Aug 6 (Reuters) - NRG Energy NRG.N beat Wall Street estimates for second-quarter profit on Wednesday, as the utility got a boost from surging power demand and improved retail margins in its Texas unit.
The company also entered into a 295 megawatt long-term retail deal to power data centers constructed on two NRG-owned sites in Texas, with a potential to expand to about 1 gigawatt across additional sites.
NRG is positioned to benefit from surging electricity demand in Texas, driven in part by a boom in data centers, which require steady, large-scale power supplies to support artificial intelligence and cloud computing operations.
The U.S. Energy Information Administration $(EIA)$ said in April that power consumption in the country is expected to reach record highs in 2025 and 2026.
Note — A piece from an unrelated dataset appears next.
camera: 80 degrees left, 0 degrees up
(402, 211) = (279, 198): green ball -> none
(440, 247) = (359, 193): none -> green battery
NRG added that it plans to return $1.3 billion to shareholders and about $345 million in common stock dividends in 2025 as part of its previously announced 2025 capital allocation plan.
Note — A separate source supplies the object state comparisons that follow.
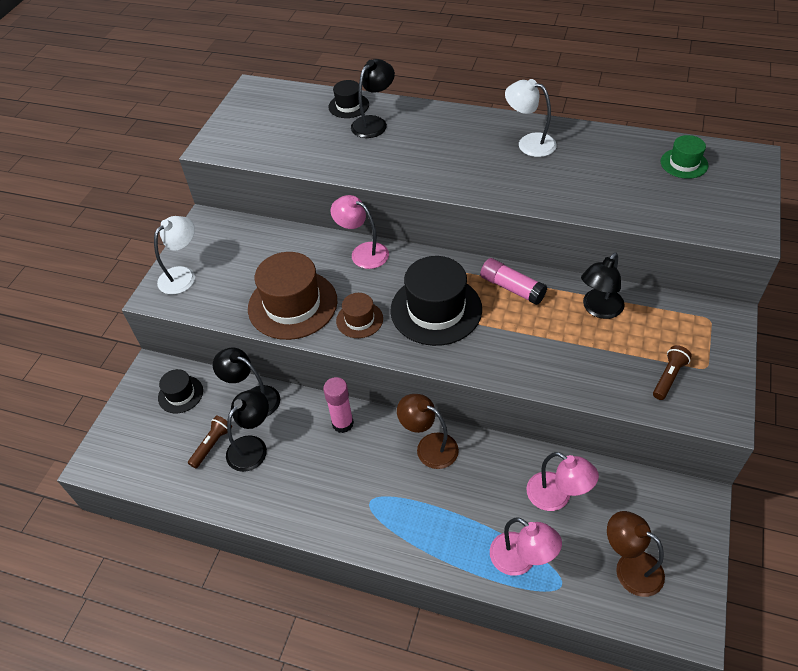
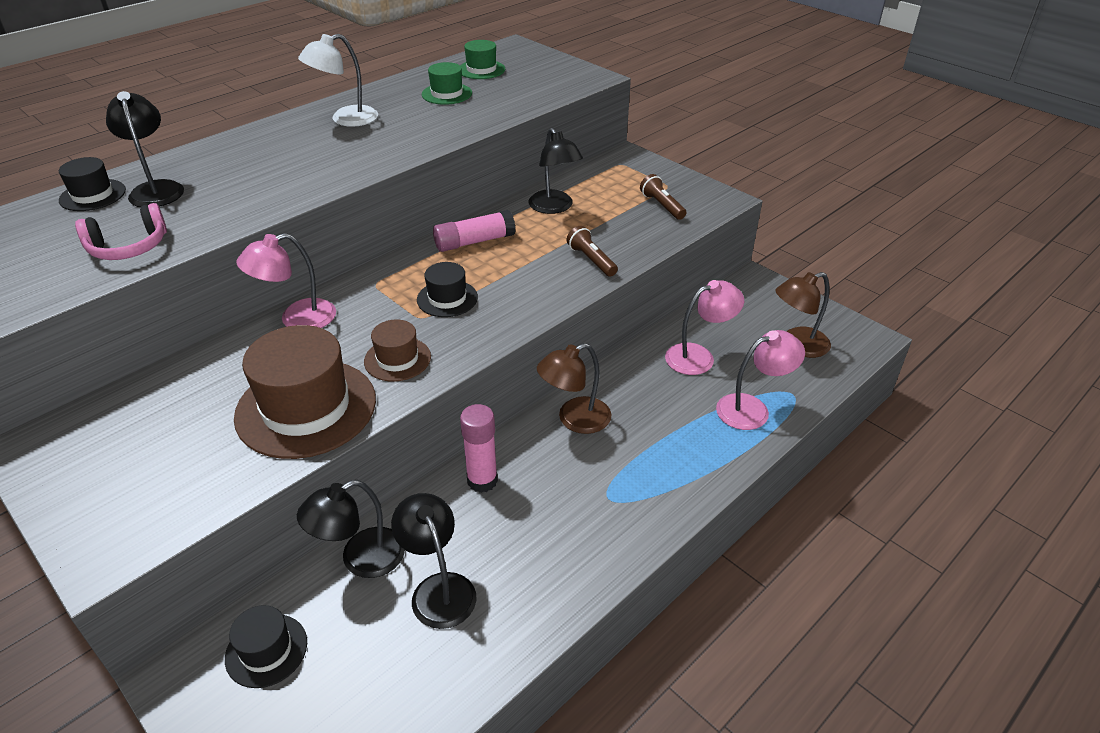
camera: 65 degrees left, 10 degrees down
(183, 275) = (103, 508): white lamp -> none
(212, 445) = (395, 638): brown flashlight -> brown flashlight (591, 260)
(312, 153) = (129, 247): none -> pink headphones
(436, 309) = (447, 298): black hat -> black hat, size x0.51
(621, 168) = (447, 94): none -> green hat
The company's Texas unit posted an adjusted core profit of $512 million, up form last year's $452 million.
NRG's operating expenses rose to $6.74 billion in the quarter ended June 30, from $5.25 billion a year ago.
On an adjusted basis, the company posted a profit of $1.73 per share, beating the average analyst estimate of $1.56, according to data compiled by LSEG.
NRG reaffirmed its current-year adjusted profit forecast of $6.75 to $7.75 per share.